Social media: the dos, don’ts and the ‘depends on the circumstances’

Earlier this week Business Secretary Grant Shapps was called out by Twitter users after posting an image that appeared to edit out former Prime Minister Boris Johnson.

While the post was swiftly deleted and sources close to Shapps deny he knew the post had been edited, the incident serves as an important reminder on the integrity, accuracy, and reliability of social media content.

It also raises interesting questions about how brands and individuals should react when they make mistakes. Is it best to bury your head in the sand and hope no one notices? Or should you not only lean in, but throw yourself into the mistake, raising its profile but at least owning the narrative?

Here are our three top tips on how to make social media work for you – and what to do when things go wrong.

1. Check before your post

The most important tip also happens to be the simplest. Remember to double check – and then triple check – all content before you post it.

After all, who can forget former shadow chancellor Ed Balls inadvertently posting his own name on Twitter, giving rise to a day dedicated to his honour each year? Or the thousands of British shoppers and Christmas advert devotees who tag the US-based man John Lewis each year instead of the retailer’s handle.

And as Grant Shapps’ slip-up shows, it’s not just what you post, but how you post it. Remember to check all imagery (crediting copyright owners where appropriate) and ensure links send your followers to the right place.

2. Own your mistakes

Despite the highly-anticipated ‘edit’ function on Twitter being trialed by verified users in select countries, editing your way out of a mistake currently isn’t an option.

This leaves red-faced users with two options: delete the post in question or issue a clarification.

As a rule of thumb, if a social media post contains minor errors but has already been shared widely it’s probably not worth deleting as it is unlikely a repost would gain the same traction. In this case, commenting on a post or setting up a Twitter thread clarifying the original tweet is the best course of action.

On the other hand, anything offensive or widely inaccurate should be deleted immediately.

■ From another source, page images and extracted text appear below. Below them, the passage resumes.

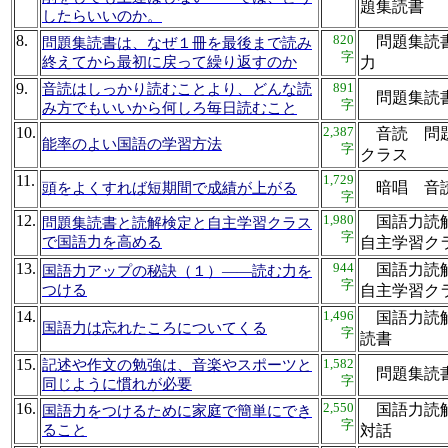
題集読
したらいいのか。
8.
820
問題集読書
問題集読書は、なぜ１冊を最後まで読み
字
終えてから最初に戻って繰り返すのか
力
9.
891
音読はしっかり読むことより、どんな読
問題集
字
み方でもいいから何しろ毎日読むこと
10.
2,387
音読 問題
能率のよい国語の学習方法
字
クラス
11.
1,729
暗唱 音
頭をよくすれば短期間で成績が上がる
字
12.
1,980
国語力読
問題集読書と読解検定と自主学習クラス
字
で国語力を高める
自主学習
13.
944
国語力読
国語力アップの秘訣（１）――読む力を
字
つける
自主学習
14.
1,496
国語力読解
国語力は忘れたころについてくる
字
読書
15.
1,582
記述や作文の勉強は、音楽やスポーツと
問題集
字
同じように慣れが必要
16.
2,550
国語力読
国語力をつけるために家庭で簡単にでき
字
ること
対話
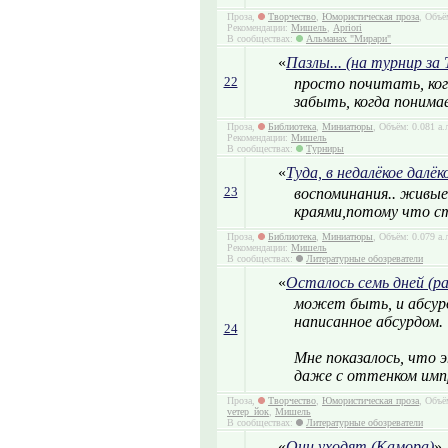
Проза,
Творчество
,
Юмористическая проза
, Объё
Рекомендации:
Мишель
,
Apriori
В сообществах:
Альманах "Мирари"
«
Пазлы... (на турнир за 
22
просто почитать, когд
забыть, когда понимае
Проза,
Библиотека
,
Миниатюры
, Объём: 0.081 а.
Рекомендации:
Мишель
В сообществах:
Турниры
«
Туда, в недалёкое далёк
23
воспоминания.. живые
краями,потому что ст
Проза,
Библиотека
,
Миниатюры
, Объём: 0.079 а.
Рекомендации:
Мишель
В сообществах:
Литературные обозреватели
«
Осталось семь дней (р
может быть, и абсурд
написанное абсурдом.
24
Мне показалось, что 
даже с оттенком имп
Проза,
Творчество
,
Юмористическая проза
, Объё
vетер_йок
,
Мишель
В сообществах:
Литературные обозреватели
«
Они уходят (Камора)
» 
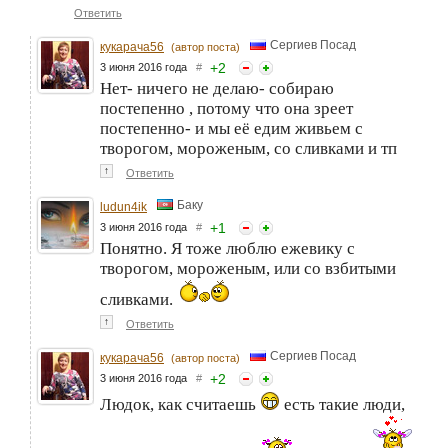
Ответить
Сергиев Посад
кукарача56
(автор поста)
+
2
3 июня 2016 года
#
Нет- ничего не делаю- собираю
постепенно , потому что она зреет
постепенно- и мы её едим живьем с
творогом, мороженым, со сливками и тп
↑
Ответить
Баку
ludun4ik
+
1
3 июня 2016 года
#
Понятно. Я тоже люблю ежевику с
творогом, мороженым, или со взбитыми
сливками.
↑
Ответить
Сергиев Посад
кукарача56
(автор поста)
+
2
3 июня 2016 года
#
Людок, как считаешь
есть такие люди,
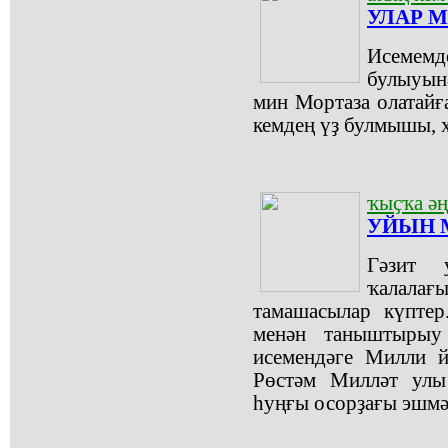
УЛАР 
Исемем
булыуына
мин Мортаза олатай
кемдең үҙ булмышы, 
ҡыҫҡа әң
УЙЫН М
Гәзит 
ҡалалағы
тамашасылар күпте
менән таныштыры
исемендәге Милли 
Рөстәм Милләт ул
һуңғы осорҙағы эшмә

Keep in mind this doesn’t necessarily remove it from the public domain, given the speed and interactivity of social media platforms, the ability to screenshot content using smartphones, and Twitter accounts such as @deletedbyMPs.

3. React quickly

Whichever approach you decide to take, do it quickly and be prepared for questions from your followers, stakeholders or even the media.

If you think a social media mistake could generate significant critical attention, make sure you consider potential scenarios and agree a handling plan in advance.

As well as taking obvious steps such as pausing scheduled tweets, you should consider your wider company profile, which includes advising senior spokesperson they could face online scrutiny and thinking carefully about planned marketing activity that could come under fire.

At the end of the day, as long as you own up and take appropriate action most social media mistakes are quickly forgiven and forgotten – and it’s very unlikely you’ll make the same mistake again.